Kennewick man rescued after falling into Ohanapecosh River

Friday, May 24, 2013 at 5:47 pm

The victim is pulled back over to safety as the diver, left, looks on. / Courtesy photo by Lewis County Fire District 10

By Sharyn L. Decker
Lewis County Sirens news reporter

A 24-year-old camper northeast of Packwood was rescued after he slipped into a glacial river while on a morning walk.

The Kennewick man was staying with friends and family in an unimproved area about a quarter mile south of Mount Rainier National Park off state Route 123, according to authorities.

He got too close to the edge of the Ohanapecosh River and slid about 25 feet into the swift water, the Lewis County Sheriff’s Office said. Packwood Fire Chief Lonnie Goble said the current swept him to the opposite bank, where he yelled for help.

His companions drove to Packwood to make a 911 call, which came about 7 a.m., responders said.

Responders set up a pulley system, with help from the man.

A sheriff’s deputy who is trained in swift water rescue entered the 40 degree water and was pulled to the other side, where he put a harness on the victim who was pulled back to awaiting rescue teams, according to the sheriff’s office.

The river is about 25 to 30 feet across at that point. The man was definitely hypothermic, but otherwise okay, Goble said.

He was checked by EMTs and transported to the Packwood Fire Department where he was able to get a hot bath, according to Goble.

Responding with sheriff’s office, the fire department and swift water specialists was Packwood Search and Rescue.
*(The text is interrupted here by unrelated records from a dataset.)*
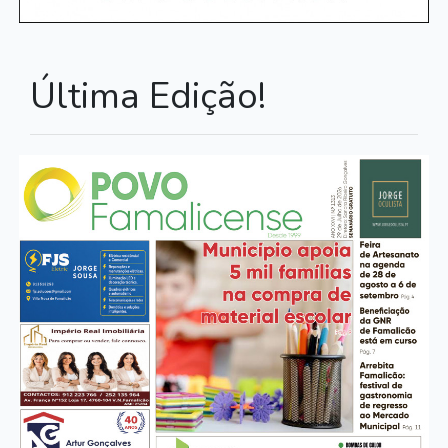
Última Edição!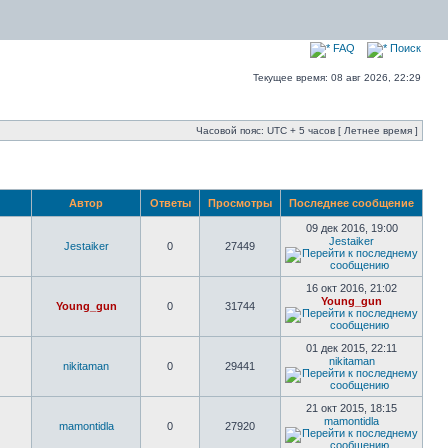
FAQ
Поиск
Текущее время: 08 авг 2026, 22:29
Часовой пояс: UTC + 5 часов [ Летнее время ]
Автор
Ответы
Просмотры
Последнее сообщение
09 дек 2016, 19:00
Jestaiker
Jestaiker
0
27449
16 окт 2016, 21:02
Young_gun
Young_gun
0
31744
01 дек 2015, 22:11
nikitaman
nikitaman
0
29441
21 окт 2015, 18:15
mamontidla
mamontidla
0
27920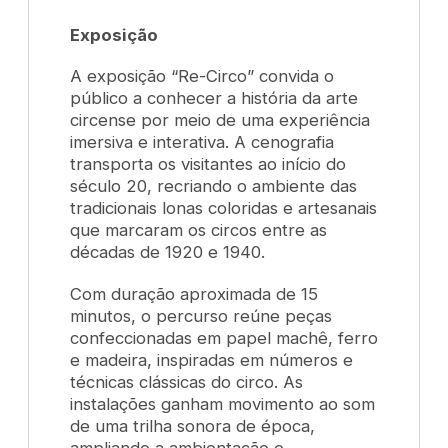
Exposição
A exposição “Re-Circo” convida o
público a conhecer a história da arte
circense por meio de uma experiência
imersiva e interativa. A cenografia
transporta os visitantes ao início do
século 20, recriando o ambiente das
tradicionais lonas coloridas e artesanais
que marcaram os circos entre as
décadas de 1920 e 1940.
Com duração aproximada de 15
minutos, o percurso reúne peças
confeccionadas em papel machê, ferro
e madeira, inspiradas em números e
técnicas clássicas do circo. As
instalações ganham movimento ao som
de uma trilha sonora de época,
ampliando a ambientação e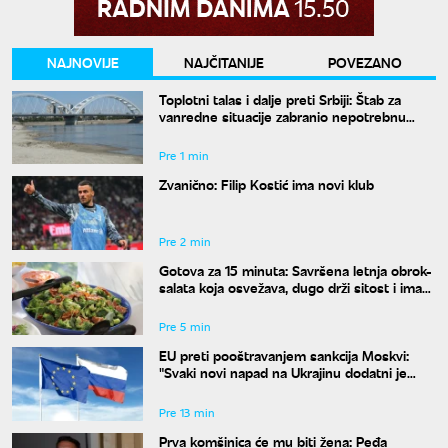
NAJNOVIJE
NAJČITANIJE
POVEZANO
Toplotni talas i dalje preti Srbiji: Štab za
vanredne situacije zabranio nepotrebnu
potrošnju vode
Pre 1 min
Zvanično: Filip Kostić ima novi klub
Pre 2 min
Gotova za 15 minuta: Savršena letnja obrok-
salata koja osvežava, dugo drži sitost i ima
malo kalorija
Pre 5 min
EU preti pooštravanjem sankcija Moskvi:
"Svaki novi napad na Ukrajinu dodatni je
razlog za pritisak"
Pre 13 min
Prva komšinica će mu biti žena: Peđa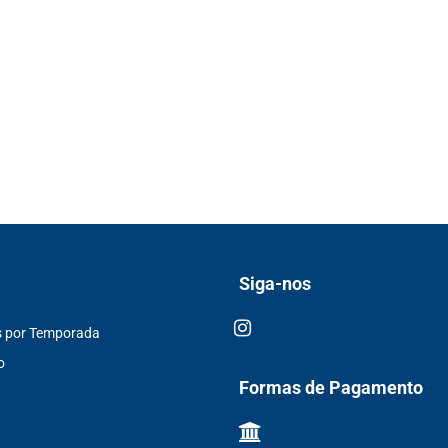
Siga-nos
s por Temporada
o
Formas de Pagamento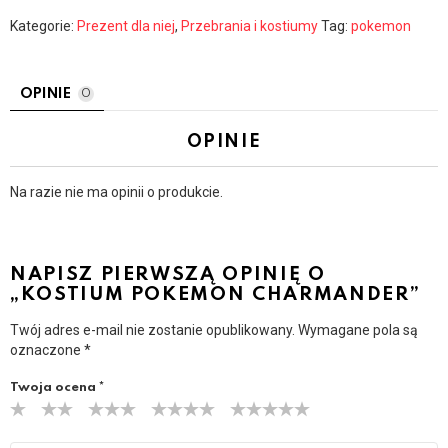
Kategorie:
Prezent dla niej
,
Przebrania i kostiumy
Tag:
pokemon
OPINIE
0
OPINIE
Na razie nie ma opinii o produkcie.
NAPISZ PIERWSZĄ OPINIĘ O
„KOSTIUM POKEMON CHARMANDER”
Twój adres e-mail nie zostanie opublikowany.
Wymagane pola są
oznaczone
*
Twoja ocena
*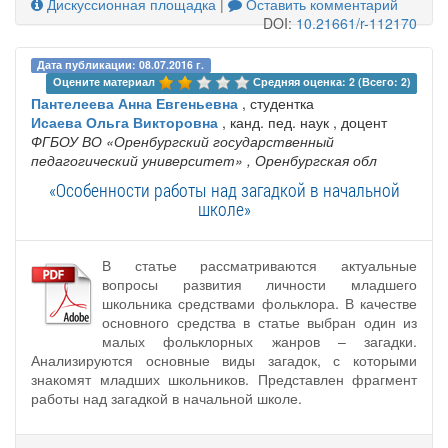
Дискуссионная площадка
|
Оставить комментарий
DOI:
10.21661/r-112170
Дата публикации: 08.07.2016 г.
Оцените материал 
Средняя оценка: 2 (Всего: 2)
Пантелеева Анна Евгеньевна
, студентка
Исаева Ольга Викторовна
, канд. пед. наук , доцент
ФГБОУ ВО «Оренбургский государственный
педагогический университет»
, Оренбургская обл
«Особенности работы над загадкой в начальной
школе»
В статье рассматриваются актуальные
вопросы развития личности младшего
школьника средствами фольклора. В качестве
основного средства в статье выбран один из
малых фольклорных жанров – загадки.
Анализируются основные виды загадок, с которыми
знакомят младших школьников. Представлен фрагмент
работы над загадкой в начальной школе.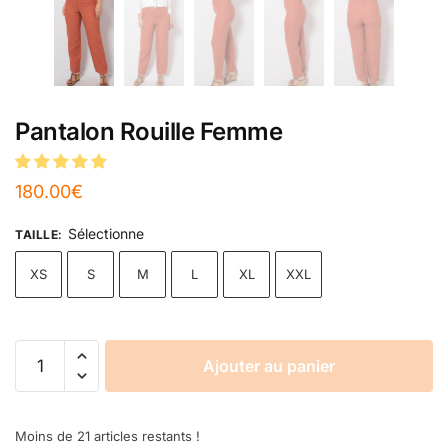
Pantalon Rouille Femme
180.00
€
Sélectionne
TAILLE
:
XS
S
M
L
XL
XXL
Ajouter au panier
Moins de 21 articles restants !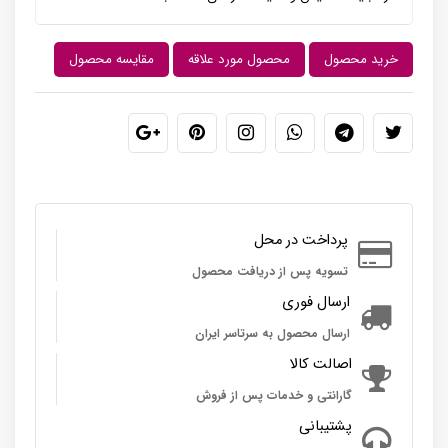
خرید محصول
محصول مورد علاقه
مقایسه محصول
پرداخت در محل
تسویه پس از دریافت محصول
ارسال فوری
ارسال محصول به سرتاسر ایران
اصالت کالا
گارانتی و خدمات پس از فروش
پشتیبانی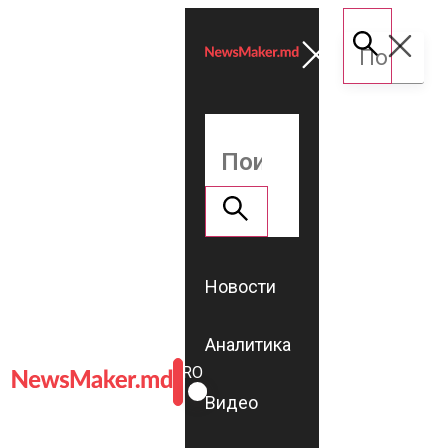
Новости
Аналитика
ROMÂNĂ
RU
Видео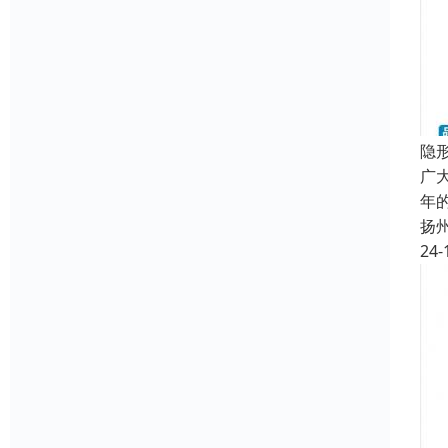
隐
广
年
扬
24-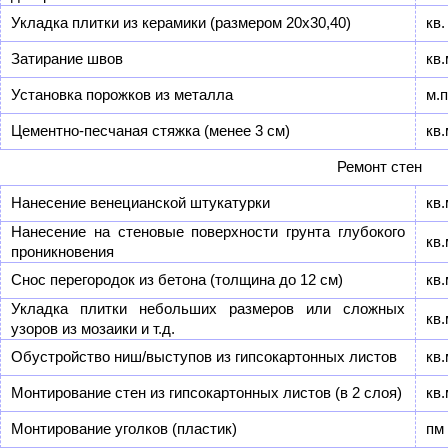
Укладка плитки из керамики (размером 20х30,40)
кв.
Затирание швов
кв.
Установка порожков из металла
м.п
Цементно-песчаная стяжка (менее 3 см)
кв.
Ремонт стен
Нанесение венецианской штукатурки
кв.
Нанесение на стеновые поверхности грунта глубокого
кв.
проникновения
Снос перегородок из бетона (толщина до 12 см)
кв.
Укладка плитки небольших размеров или сложных
кв.
узоров из мозаики и т.д.
Обустройство ниш/выступов из гипсокартонных листов
кв.
Монтирование стен из гипсокартонных листов (в 2 слоя)
кв.
Монтирование уголков (пластик)
пм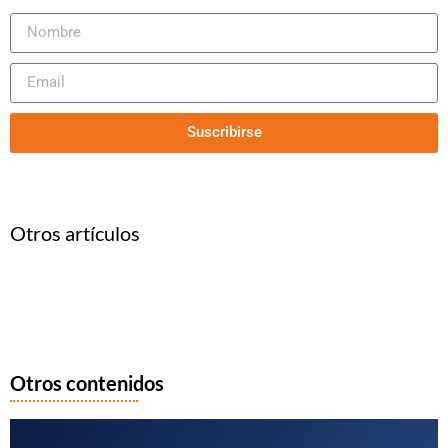
Suscribirse
Otros artículos
Otros contenidos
They were at the scene about two and half hours.

While some were setting up the rope system, others tossed the man bags of warm, dry clothing, hot liquids to drink and shoes, according to Goble.

The fire chief said the area, known as the Cedar Brook camping area, has seen two drownings in the last decade and four to five water rescues.

“The rocks, they’re very slick,” he said. “They’re always wet.”